Morrel regarda le comte avec étonnement.
«Comte, lui dit-il, vous n'êtes plus le même qu'à Paris.
—Comment cela?
—Oui, ici, vous riez.»
Le front de Monte-Cristo s'assombrit tout à coup.
«Vous avez raison de me rappeler à moi-même, Maximilien, dit-il, vous revoir était un bonheur pour moi, et j'oubliais que tout bonheur est passager.

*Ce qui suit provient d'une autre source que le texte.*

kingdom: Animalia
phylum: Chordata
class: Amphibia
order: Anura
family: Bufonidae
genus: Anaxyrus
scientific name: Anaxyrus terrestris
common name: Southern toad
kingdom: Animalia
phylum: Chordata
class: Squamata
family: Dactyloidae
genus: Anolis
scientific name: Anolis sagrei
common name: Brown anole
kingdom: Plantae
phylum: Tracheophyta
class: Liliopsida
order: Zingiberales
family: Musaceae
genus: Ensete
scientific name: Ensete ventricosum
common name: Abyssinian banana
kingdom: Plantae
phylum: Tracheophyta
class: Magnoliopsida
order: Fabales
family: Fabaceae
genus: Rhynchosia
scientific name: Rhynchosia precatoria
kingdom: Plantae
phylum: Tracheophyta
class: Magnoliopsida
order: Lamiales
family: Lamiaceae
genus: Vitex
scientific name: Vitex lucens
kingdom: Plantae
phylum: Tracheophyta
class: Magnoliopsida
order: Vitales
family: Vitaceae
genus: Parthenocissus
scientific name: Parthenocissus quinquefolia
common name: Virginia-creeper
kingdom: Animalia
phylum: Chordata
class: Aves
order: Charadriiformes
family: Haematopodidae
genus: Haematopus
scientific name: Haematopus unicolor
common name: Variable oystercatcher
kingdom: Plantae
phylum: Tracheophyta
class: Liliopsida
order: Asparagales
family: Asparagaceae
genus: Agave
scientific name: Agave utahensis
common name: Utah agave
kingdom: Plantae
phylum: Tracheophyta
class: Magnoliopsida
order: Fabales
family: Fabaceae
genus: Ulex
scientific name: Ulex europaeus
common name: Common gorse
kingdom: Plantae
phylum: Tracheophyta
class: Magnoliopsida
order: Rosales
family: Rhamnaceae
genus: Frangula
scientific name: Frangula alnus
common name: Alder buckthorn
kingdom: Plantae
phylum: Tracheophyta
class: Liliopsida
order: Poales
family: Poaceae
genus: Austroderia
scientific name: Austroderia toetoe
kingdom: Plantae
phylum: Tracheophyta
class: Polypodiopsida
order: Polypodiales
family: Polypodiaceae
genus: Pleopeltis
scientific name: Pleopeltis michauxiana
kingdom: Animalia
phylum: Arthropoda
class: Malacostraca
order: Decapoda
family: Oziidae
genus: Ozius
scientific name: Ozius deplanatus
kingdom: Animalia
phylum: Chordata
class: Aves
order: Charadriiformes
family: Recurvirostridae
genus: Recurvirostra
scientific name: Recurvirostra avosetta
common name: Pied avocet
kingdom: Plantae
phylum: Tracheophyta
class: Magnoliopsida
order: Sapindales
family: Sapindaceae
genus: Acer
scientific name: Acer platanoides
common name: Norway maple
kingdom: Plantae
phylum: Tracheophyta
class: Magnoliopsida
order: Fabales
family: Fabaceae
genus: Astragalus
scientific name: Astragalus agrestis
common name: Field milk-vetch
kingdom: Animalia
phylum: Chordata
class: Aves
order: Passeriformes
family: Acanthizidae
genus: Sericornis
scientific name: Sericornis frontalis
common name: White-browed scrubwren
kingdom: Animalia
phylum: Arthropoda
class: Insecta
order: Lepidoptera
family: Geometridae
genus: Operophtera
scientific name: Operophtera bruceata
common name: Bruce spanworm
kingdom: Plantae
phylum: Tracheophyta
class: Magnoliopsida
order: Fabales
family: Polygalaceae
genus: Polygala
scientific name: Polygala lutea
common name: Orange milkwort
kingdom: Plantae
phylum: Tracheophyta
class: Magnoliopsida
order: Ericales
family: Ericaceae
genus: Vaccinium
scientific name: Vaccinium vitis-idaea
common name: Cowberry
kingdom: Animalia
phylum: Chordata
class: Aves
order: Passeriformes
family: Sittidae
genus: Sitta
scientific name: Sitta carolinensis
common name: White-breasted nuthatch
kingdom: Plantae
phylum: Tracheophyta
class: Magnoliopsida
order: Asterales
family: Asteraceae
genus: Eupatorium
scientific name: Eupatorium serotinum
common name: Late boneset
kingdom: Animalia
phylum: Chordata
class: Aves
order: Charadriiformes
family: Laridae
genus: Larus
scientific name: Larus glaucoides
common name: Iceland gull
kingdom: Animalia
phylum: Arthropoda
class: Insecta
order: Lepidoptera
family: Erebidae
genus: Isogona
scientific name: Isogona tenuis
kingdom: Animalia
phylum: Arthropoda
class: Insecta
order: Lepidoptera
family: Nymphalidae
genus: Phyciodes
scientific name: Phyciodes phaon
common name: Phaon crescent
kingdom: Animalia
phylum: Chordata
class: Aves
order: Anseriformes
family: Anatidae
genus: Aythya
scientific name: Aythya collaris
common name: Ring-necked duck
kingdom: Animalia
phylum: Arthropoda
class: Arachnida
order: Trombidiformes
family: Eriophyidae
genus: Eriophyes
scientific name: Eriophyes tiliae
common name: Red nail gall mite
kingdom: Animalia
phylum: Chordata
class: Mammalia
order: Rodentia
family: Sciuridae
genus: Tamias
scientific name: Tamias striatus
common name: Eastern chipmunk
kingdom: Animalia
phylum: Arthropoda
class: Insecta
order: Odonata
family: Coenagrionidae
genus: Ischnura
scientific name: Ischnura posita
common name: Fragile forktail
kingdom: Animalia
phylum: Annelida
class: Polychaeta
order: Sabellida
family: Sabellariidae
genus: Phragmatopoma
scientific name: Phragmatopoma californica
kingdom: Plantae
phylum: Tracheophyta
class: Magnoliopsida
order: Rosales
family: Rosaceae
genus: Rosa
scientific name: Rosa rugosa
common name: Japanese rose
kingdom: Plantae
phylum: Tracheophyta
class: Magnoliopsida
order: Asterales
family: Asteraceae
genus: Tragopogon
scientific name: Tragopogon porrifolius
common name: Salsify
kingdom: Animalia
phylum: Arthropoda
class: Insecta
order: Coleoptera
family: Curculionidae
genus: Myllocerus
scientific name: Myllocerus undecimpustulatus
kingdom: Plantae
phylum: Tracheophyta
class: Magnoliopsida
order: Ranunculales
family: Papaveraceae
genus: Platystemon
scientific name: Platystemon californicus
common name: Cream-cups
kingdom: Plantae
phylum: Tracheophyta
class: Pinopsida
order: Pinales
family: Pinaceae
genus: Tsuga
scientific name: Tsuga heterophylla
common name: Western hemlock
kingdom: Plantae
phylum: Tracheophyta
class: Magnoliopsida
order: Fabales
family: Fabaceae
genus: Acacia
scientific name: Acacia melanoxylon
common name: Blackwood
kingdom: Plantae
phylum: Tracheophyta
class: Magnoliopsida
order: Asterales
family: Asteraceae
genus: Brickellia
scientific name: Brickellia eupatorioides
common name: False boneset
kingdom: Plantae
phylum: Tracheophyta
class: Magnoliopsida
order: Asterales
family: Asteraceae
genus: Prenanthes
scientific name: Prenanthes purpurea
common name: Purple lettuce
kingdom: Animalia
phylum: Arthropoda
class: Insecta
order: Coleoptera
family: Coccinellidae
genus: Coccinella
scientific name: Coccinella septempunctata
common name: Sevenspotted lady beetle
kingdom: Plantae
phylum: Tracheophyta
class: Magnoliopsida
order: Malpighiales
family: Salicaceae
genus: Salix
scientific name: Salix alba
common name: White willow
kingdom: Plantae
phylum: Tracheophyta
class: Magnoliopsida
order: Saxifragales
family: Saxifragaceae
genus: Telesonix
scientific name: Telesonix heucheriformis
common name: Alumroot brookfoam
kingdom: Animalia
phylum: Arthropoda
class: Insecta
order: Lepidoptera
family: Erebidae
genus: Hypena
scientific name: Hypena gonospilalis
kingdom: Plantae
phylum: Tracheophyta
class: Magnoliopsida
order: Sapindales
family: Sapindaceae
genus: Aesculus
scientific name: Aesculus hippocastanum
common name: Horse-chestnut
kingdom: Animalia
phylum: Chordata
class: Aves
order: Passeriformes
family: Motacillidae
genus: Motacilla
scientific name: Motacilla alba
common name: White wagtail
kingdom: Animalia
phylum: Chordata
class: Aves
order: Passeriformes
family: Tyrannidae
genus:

—Oh! non, non, comte! s'écria Morrel en saisissant de nouveau les deux mains de son ami; riez au contraire, soyez heureux, vous, et prouvez-moi par votre indifférence que la vie n'est mauvaise qu'à ceux qui souffrent. Oh! vous êtes charitable; vous êtes bon, vous êtes grand, mon ami, et c'est pour me donner du courage que vous affectez cette gaieté.
—Vous vous trompez, Morrel, dit Monte-Cristo, c'est qu'en effet j'étais heureux.
—Alors vous m'oubliez moi-même; tant mieux!